======== SUPPLIED PASSAGE
Opinion
Wilfred A. Hay, Portland, Maine, Charles A. Pomeroy, Portland, Maine, for plaintiff.
William B. Mahoney, Portland, Maine, for defendant.
CLIFFORD, District Judge.
This was a motion brought by the defendant pursuant to the provisions of Rule 50 of the Federal Rules of Civil Procedure, 28 U.S.C.A., to set aside the verdict and judgment entered in the above captioned case, and urging further that judgment be entered for the defendant in accordance with his motion for a directed verdict, or, in the alternative, that the Court grant to the defendant a new trial because the verdict rendered by the jury, is against the law and the charge of the presiding Judge, against the evidence and manifestly against the weight of the evidence in this case.
This action was commenced before a jury on the 22nd day of May, 1949, continuing until the jury returned its verdict for the plaintiff on the 25th day of May 1949 in the sum of $3,663. The award of damages by the jury is not claimed to be excessive.
A motion for a directed verdict was made by the defendant at the close of the evidence offered by the plaintiff and was renewed at the close of all the evidence. The Court reserved decision on this motion and on June 3, 1949, denied the motion for a directed verdict.
================
THINGS TO DO —
1) According to the court opinion, what sum did the jury award the plaintiff in its verdict?
2) Decide whether each statement agrees with the court opinion, answering yes or no and quoting the deciding words: (a) The defendant first moved for a directed verdict only at the close of all the evidence. (b) The defendant claims the jury's award of damages is excessive. (c) The Court denied the motion for a directed verdict on June 3, 1949.
3) Reproduce the court opinion word for word from "CLIFFORD, District Judge." up to and including "to be excessive.".
======== DATA SEGMENT
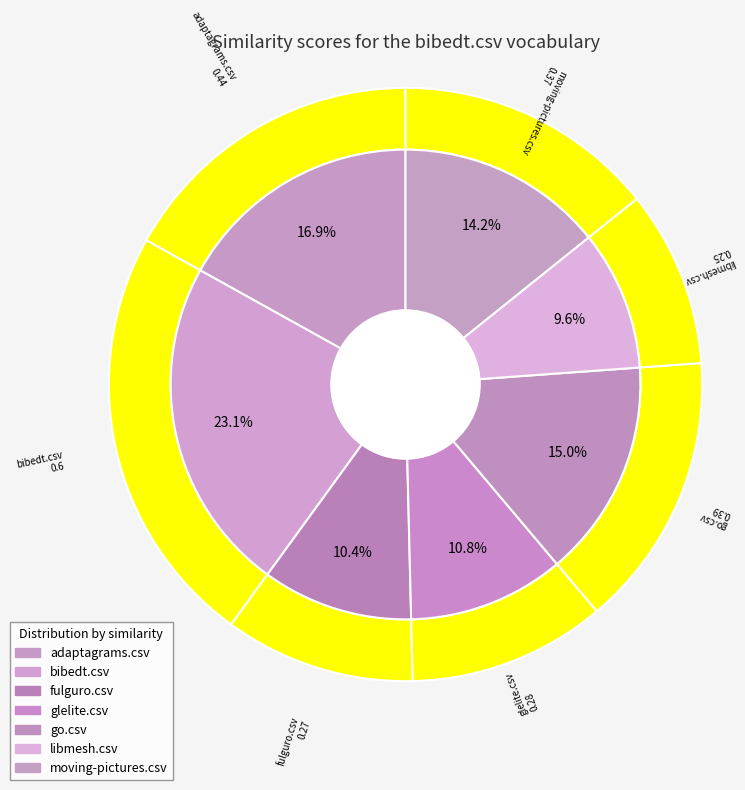

Is there a majority slice in this chart?

No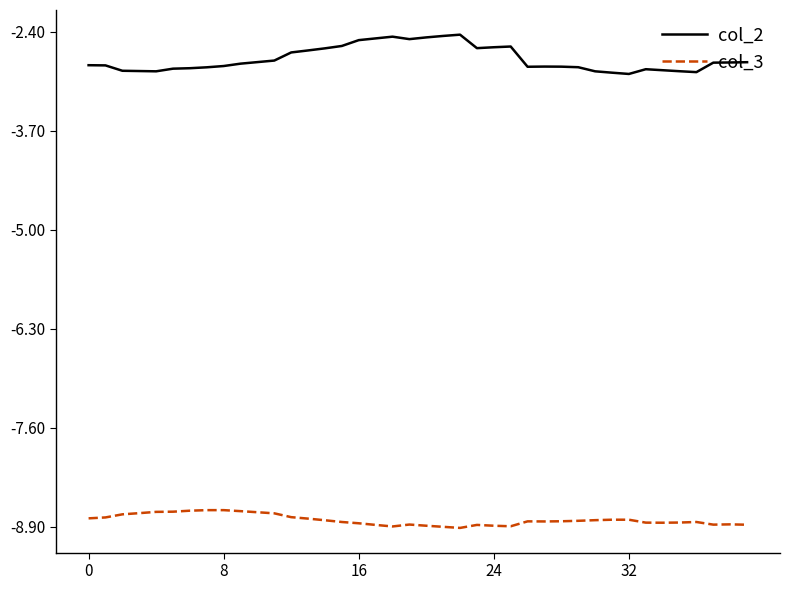

List the series in order of their peak value, lowest first.

col_3, col_2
================
OUTPUTS FOR THE TASKS —
1) $3,663

2)
(a) No: "A motion for a directed verdict was made by the defendant at the close of the evidence offered by the plaintiff and was renewed at the close of all the evidence."
(b) No: "The award of damages by the jury is not claimed to be excessive."
(c) Yes: "on June 3, 1949, denied the motion for a directed verdict."

3)
CLIFFORD, District Judge.
This was a motion brought by the defendant pursuant to the provisions of Rule 50 of the Federal Rules of Civil Procedure, 28 U.S.C.A., to set aside the verdict and judgment entered in the above captioned case, and urging further that judgment be entered for the defendant in accordance with his motion for a directed verdict, or, in the alternative, that the Court grant to the defendant a new trial because the verdict rendered by the jury, is against the law and the charge of the presiding Judge, against the evidence and manifestly against the weight of the evidence in this case.
This action was commenced before a jury on the 22nd day of May, 1949, continuing until the jury returned its verdict for the plaintiff on the 25th day of May 1949 in the sum of $3,663. The award of damages by the jury is not claimed to be excessive.